Under-fire Gareth Southgate knows his future will be dictated by England’s World Cup performance rather than previous successes or the fact his contract runs until 2024.
Few could have predicted how the team’s fortunes would improve under the 57-cap former defender, who was initially brought in as interim boss following Sam Allardyce’s shock exit in September 2016.
Southgate led England on an unforgettable run to the World Cup semi-finals four years ago and within a penalty shootout of European Championship glory last summer.
The 52-year-old was subsequently rewarded with a new deal until 2024 but things have gone awry of late, with embarrassing defeats home and away to Hungary compounded in Italy on Friday.
The 1-0 loss led to relegation from the top tier of the Nations League and boos being aimed at Southgate, whose future is under scrutiny with the side winless in five games ahead of the World Cup.
“I am not foolish,” the England boss said ahead of Monday’s game against Germany. “My sole focus at the moment is to get the team right for (Monday) night.
“We’re focused on a good performance, a good result, then you’re looking towards the World Cup. And I know ultimately I will be judged on what happens at that World Cup.
“Contracts are irrelevant in football because managers can have three, four, five-year contracts and if results aren’t good enough then you accept that’s time to part ways.
“Why would I be any different? I’m not arrogant enough to think that having a contract should protect me in any way from results.”
Put to Southgate that the Football Association remains supportive, he said: “And I am absolutely appreciative of that.
“But of course we understand how the mood changes with the results, and it has changed.
“I am realistic about that. I’ll be judged on what’s delivered in Qatar and I am perfectly happy to be judged in that way.
“History is history. You’re judged on the next match and you’re judged on the next tournament.”
England play their final match before the World Cup against Germany at Wembley on Monday, when Southgate hopes supporters get behind the players regardless of their feelings about him.
“We’ve got 90,000 people, the stadium’s sold out,” Southgate said ahead of the Nations League dead rubber. “People want to come and see this team play.
“That’s because the players have done an unbelievable job for six years.
“We were on the back of a really difficult time, in terms of the relationship with the fans, at the start of that journey.
“Slowly we’ve built the (tournament) finishes that have been discussed already in this room.
“Of course it’s not healthy for the team to be having this noise around them. I fully understand that.
“But it’s for me to take responsibility, it’s for me to allow them to go and play. I want them to feel the freedom.
“I think they know that we always talk about that within the training ground and on the training pitch.
“I would urge the supporters to get behind the team. How they deal with me at the end or whenever, on the phone-ins or whatever else, is completely different.
“But this is their last chance to see the boys before they go to the World Cup and we’re all in it together.
“We can only succeed if we’re all pushing in the same direction and we’ve all got that positive energy towards doing well.
“What happens to me is irrelevant, frankly.

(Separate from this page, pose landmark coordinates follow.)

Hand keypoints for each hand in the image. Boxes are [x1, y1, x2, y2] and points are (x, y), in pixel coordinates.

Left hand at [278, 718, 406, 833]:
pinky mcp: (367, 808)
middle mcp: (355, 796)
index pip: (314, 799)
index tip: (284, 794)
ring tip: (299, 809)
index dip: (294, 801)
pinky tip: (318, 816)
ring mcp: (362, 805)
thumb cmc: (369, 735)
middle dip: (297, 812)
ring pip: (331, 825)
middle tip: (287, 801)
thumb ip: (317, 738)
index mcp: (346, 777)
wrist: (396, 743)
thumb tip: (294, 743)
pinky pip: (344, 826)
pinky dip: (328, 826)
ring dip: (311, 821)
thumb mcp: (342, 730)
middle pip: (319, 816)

It’s about the team. The most important thing is the team and the success of the team.”
It feels like there is a lot riding on Monday’s match for last year’s European Championship runners-up, who appear to have lost their way at just the wrong time.
Southgate remains convinced he is the right person to lead England into the World Cup and confident that the team will click in Qatar but he is “not hiding” from criticism and has long been braced for it.

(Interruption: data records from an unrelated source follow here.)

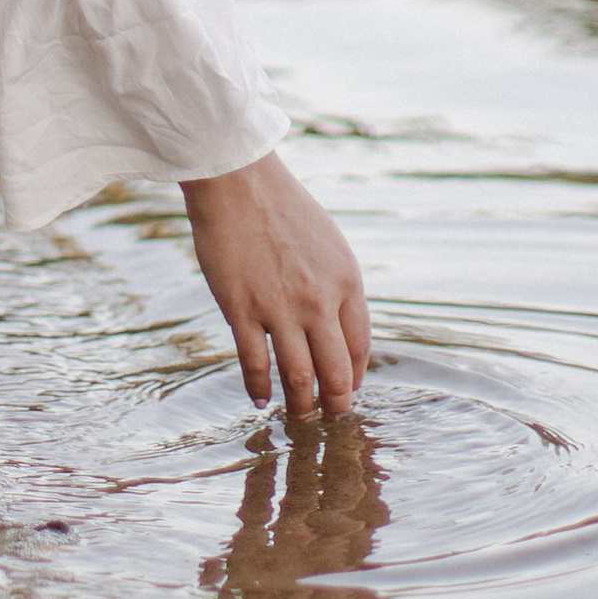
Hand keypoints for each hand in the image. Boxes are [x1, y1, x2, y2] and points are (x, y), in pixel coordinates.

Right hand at [180, 151, 369, 417]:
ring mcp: (280, 308)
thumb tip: (336, 327)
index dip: (353, 377)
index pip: (359, 347)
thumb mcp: (328, 245)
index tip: (346, 391)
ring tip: (299, 417)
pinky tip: (260, 399)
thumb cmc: (282, 207)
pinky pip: (255, 363)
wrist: (238, 181)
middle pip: (334, 373)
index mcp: (346, 282)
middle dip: (334, 404)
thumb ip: (336, 286)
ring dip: (300, 406)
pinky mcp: (242, 309)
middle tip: (329, 418)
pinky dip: (260, 388)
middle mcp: (318, 301)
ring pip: (298, 378)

“Look, I am fortunate that I am now, sadly, in my fifties,” he said. “I have been in football 30 years.
“In one guise or other, I’ve been to 12 tournaments. Whether that’s working with these chaps or scouting.
“This will be my seventh as a player or a coach, so I have seen pretty much everything.
“I have seen the cycle of war with the media. I have seen the absolute love-in.
“We are somewhere in the middle of that – or maybe not quite in the middle! That is fascinating to observe from my side.
“And it’s a life experience that I knew at some stage would probably come with this job, so I have to accept that.”